Russische Riesen: Rohölproduktion (in Millionen Tonnen)

Im Unterschied zum Konkurrenten Rosneft, der aggressiv in der Rohölförderung (Upstream) zugange ist, drängt sich Lukoil mit Macht ins Endverbrauchergeschäft (Downstream): Die Moskauer betreiben rund um den Globus über 6.000 Tankstellen und Dutzende Raffinerien. Ein Ende der Einkaufstour in Europa ist nicht absehbar. In Deutschland ist der Ölriese am Kauf von Raffinerien interessiert – jedenfalls, wenn potenzielle Verkäufer angesichts der austrocknenden Ölvorkommen in der Nordsee zum Verkauf geneigt sind.

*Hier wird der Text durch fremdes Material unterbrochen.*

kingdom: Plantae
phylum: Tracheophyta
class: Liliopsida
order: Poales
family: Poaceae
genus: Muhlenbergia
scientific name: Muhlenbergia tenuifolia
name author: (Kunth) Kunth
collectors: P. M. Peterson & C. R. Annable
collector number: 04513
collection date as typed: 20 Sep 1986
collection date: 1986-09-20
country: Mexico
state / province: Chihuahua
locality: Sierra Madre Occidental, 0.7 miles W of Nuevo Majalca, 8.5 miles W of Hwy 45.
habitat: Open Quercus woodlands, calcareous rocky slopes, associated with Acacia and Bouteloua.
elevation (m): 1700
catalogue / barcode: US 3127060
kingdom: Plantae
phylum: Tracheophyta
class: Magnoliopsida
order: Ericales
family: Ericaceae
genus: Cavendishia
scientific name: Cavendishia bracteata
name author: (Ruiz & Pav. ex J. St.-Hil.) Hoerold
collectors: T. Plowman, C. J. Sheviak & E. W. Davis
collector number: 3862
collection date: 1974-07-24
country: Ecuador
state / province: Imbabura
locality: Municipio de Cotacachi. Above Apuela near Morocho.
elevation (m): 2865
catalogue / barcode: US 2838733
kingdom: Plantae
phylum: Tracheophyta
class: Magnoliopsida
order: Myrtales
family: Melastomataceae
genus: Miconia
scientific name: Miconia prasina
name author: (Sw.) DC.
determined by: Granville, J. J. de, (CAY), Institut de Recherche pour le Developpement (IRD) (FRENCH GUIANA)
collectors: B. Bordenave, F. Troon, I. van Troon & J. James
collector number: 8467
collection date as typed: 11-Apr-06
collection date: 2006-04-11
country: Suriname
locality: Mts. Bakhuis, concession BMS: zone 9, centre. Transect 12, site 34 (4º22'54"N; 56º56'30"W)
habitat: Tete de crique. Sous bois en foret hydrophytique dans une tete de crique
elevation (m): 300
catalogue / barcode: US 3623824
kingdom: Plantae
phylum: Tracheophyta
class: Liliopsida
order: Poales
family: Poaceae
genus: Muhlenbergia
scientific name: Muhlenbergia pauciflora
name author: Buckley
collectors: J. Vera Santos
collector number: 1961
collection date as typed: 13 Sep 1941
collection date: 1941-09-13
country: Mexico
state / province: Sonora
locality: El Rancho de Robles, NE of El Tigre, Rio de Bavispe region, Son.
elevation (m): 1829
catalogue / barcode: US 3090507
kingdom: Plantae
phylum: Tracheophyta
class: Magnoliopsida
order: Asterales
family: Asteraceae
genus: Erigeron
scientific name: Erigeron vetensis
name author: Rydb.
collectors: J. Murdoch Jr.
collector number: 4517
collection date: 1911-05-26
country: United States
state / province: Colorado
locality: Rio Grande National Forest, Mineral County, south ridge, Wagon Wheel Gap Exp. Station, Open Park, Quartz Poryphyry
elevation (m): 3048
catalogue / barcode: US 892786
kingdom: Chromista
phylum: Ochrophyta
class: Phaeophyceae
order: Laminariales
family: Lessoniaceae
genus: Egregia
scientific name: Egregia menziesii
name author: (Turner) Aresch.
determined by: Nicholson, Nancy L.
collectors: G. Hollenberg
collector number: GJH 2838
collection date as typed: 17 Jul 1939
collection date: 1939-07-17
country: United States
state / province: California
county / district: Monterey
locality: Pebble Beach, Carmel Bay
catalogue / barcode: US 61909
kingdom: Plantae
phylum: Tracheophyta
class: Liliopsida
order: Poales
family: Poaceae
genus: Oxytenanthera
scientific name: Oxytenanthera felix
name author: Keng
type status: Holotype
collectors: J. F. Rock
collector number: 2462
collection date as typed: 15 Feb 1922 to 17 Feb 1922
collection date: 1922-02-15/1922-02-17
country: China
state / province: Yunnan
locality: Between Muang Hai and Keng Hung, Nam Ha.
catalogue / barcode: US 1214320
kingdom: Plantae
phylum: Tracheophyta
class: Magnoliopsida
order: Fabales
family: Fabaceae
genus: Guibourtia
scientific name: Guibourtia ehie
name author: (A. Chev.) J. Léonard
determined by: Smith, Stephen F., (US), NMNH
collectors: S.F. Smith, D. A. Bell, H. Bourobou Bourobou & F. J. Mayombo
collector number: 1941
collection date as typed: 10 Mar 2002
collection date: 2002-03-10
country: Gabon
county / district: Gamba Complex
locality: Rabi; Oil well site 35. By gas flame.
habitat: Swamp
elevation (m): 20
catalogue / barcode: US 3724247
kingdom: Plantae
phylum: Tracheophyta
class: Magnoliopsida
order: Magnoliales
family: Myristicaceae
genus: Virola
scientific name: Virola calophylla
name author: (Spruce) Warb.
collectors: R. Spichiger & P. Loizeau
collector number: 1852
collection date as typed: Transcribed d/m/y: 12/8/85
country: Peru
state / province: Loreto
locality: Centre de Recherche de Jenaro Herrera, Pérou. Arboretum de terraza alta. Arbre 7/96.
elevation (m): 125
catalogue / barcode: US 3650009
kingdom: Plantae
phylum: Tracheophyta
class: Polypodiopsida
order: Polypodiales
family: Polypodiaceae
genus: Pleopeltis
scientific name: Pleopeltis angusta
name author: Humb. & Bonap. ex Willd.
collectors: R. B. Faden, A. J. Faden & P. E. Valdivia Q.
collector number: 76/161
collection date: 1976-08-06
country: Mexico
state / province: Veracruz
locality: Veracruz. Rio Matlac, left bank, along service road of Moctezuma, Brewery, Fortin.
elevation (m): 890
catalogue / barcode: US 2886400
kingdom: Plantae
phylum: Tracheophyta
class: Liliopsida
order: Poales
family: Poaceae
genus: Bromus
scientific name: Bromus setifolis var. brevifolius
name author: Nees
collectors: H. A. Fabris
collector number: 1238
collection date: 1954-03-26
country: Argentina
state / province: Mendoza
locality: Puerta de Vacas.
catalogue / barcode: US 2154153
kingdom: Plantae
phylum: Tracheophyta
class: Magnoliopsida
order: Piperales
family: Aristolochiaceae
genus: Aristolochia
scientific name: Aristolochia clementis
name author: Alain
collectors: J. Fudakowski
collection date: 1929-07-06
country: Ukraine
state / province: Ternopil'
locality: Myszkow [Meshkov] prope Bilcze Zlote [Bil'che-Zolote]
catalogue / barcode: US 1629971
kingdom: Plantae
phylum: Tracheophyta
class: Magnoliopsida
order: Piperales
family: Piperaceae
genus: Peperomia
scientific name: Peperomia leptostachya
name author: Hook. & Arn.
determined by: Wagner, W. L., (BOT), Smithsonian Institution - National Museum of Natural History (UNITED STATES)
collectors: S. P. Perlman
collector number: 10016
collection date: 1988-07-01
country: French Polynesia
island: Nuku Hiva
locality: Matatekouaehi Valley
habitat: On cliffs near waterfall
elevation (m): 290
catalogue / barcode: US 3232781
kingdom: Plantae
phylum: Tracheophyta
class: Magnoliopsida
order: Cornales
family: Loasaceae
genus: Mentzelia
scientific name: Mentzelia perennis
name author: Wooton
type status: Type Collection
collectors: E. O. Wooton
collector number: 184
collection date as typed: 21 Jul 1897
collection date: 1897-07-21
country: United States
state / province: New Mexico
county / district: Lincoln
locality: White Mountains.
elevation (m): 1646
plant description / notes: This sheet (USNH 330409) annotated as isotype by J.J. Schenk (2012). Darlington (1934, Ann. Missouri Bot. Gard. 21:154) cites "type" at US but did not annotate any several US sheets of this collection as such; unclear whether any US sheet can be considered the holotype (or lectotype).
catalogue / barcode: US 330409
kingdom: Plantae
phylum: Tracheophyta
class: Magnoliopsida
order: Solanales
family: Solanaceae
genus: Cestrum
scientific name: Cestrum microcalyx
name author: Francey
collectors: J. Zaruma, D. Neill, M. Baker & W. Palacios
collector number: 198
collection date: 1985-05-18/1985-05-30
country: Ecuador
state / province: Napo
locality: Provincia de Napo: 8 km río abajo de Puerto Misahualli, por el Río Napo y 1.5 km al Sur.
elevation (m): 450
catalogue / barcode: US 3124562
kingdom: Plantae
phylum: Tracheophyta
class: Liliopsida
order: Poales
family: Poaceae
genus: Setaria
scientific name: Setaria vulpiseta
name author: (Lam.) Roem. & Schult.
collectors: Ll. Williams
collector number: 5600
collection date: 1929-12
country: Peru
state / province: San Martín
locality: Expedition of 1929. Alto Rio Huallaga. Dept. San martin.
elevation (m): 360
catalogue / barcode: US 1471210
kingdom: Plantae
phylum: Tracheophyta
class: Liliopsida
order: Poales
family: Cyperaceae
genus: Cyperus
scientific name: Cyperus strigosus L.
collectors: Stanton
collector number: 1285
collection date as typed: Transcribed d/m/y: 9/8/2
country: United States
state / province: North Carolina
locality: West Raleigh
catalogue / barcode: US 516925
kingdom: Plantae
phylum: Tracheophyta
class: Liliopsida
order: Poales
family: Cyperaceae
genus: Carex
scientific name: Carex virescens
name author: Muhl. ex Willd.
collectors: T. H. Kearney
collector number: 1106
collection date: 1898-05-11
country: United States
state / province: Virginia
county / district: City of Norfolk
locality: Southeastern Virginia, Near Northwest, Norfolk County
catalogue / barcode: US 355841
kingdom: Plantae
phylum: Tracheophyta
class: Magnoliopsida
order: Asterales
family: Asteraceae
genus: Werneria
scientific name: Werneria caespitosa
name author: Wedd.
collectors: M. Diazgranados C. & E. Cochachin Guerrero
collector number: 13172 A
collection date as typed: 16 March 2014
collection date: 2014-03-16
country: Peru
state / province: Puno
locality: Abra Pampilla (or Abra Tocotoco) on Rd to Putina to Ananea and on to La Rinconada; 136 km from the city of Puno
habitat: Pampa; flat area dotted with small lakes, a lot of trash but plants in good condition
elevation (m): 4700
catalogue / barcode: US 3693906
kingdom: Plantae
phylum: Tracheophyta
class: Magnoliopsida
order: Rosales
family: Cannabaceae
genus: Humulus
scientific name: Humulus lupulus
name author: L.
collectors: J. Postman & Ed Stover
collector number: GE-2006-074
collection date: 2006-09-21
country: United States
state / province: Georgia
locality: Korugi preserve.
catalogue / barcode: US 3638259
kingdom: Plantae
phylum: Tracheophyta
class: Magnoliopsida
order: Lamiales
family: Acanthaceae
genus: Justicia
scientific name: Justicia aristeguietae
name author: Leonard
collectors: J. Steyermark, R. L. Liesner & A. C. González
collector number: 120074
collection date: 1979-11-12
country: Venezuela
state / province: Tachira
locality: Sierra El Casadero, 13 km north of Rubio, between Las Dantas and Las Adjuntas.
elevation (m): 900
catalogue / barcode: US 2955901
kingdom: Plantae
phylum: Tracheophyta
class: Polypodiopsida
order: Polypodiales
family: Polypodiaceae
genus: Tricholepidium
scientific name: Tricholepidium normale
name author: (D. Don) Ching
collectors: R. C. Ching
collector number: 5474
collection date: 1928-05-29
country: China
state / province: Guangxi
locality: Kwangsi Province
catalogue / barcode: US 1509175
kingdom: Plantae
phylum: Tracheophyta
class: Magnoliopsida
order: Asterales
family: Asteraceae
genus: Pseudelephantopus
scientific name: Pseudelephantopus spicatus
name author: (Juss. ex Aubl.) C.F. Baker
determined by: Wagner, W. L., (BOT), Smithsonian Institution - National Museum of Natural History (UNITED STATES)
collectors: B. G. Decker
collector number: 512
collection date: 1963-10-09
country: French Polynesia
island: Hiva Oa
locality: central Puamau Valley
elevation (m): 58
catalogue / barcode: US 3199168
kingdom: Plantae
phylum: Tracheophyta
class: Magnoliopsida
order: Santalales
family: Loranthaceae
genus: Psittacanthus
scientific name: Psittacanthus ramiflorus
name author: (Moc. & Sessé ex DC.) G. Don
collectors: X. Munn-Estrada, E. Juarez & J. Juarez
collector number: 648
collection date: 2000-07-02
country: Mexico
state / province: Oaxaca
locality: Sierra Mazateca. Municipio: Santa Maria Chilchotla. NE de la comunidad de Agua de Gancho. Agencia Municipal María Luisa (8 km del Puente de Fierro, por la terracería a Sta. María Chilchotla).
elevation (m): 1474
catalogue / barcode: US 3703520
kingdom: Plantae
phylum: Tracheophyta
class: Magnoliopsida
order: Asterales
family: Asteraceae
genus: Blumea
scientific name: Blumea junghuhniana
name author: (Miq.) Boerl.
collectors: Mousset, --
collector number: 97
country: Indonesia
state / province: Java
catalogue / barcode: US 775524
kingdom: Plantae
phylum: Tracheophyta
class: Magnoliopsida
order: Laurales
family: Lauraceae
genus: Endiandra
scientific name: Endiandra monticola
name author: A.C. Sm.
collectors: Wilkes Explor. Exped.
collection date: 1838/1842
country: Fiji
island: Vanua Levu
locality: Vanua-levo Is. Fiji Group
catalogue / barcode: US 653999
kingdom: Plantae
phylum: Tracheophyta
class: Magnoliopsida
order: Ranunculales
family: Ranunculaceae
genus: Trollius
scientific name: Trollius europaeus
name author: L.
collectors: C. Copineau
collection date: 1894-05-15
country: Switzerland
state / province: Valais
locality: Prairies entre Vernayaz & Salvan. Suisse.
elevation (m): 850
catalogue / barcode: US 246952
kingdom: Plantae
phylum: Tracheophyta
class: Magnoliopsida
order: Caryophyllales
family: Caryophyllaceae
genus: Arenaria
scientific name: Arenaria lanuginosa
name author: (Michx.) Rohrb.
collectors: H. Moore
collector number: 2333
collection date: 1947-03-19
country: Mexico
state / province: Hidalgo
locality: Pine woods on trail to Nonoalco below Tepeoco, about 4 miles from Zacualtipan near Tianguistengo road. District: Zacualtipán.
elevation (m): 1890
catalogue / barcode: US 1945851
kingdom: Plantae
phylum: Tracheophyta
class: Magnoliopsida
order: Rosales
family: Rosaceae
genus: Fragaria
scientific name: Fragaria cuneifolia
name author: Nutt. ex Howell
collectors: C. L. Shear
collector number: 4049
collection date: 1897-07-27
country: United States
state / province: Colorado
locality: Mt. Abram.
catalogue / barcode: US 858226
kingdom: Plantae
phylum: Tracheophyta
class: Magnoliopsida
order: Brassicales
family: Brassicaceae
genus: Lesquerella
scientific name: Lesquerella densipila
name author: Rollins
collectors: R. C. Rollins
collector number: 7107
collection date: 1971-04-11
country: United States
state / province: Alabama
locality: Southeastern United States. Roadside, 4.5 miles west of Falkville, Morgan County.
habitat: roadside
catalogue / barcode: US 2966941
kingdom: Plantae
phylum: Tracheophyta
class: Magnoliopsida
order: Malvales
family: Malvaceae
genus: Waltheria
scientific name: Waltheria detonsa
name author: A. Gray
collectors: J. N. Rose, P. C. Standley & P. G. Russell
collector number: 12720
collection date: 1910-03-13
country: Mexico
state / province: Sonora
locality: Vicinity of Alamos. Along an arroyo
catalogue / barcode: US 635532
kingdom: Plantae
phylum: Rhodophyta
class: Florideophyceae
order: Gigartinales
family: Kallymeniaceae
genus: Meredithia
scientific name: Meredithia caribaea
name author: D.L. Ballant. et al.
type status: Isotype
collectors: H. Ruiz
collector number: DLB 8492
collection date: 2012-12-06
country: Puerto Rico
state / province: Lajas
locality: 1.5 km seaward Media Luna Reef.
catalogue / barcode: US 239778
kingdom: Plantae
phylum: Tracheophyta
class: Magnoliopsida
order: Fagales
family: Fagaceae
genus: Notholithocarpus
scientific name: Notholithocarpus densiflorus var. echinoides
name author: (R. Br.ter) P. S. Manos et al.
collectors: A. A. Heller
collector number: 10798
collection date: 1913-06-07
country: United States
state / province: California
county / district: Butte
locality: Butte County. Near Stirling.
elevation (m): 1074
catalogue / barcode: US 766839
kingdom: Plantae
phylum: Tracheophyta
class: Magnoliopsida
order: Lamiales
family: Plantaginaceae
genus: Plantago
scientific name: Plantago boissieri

Analysten schätzen den Kurs des hochprofitablen Ölriesen. „Lukoil ist ein überaus effizientes Unternehmen mit einer klugen Strategie“, lobt Dmitrij Lyutjagin von der Investmentfirma Veles Capital. „Der Gang ins Ausland senkt die Risiken, die mit der Tatsache verbunden sind, dass Rosneft dank der staatlichen Unterstützung leichter an Förderlizenzen kommt.“ Der Experte rechnet mit weiterem Wachstum – vor allem auf Grund der Diversifizierung, die mit der Stärkung des Tankstellen- und Raffineriegeschäft verbunden ist.

Vielleicht kann sich Vize-Präsident Leonid Fedun eines Tages sogar ein größeres Büro leisten. Wenn er überhaupt will.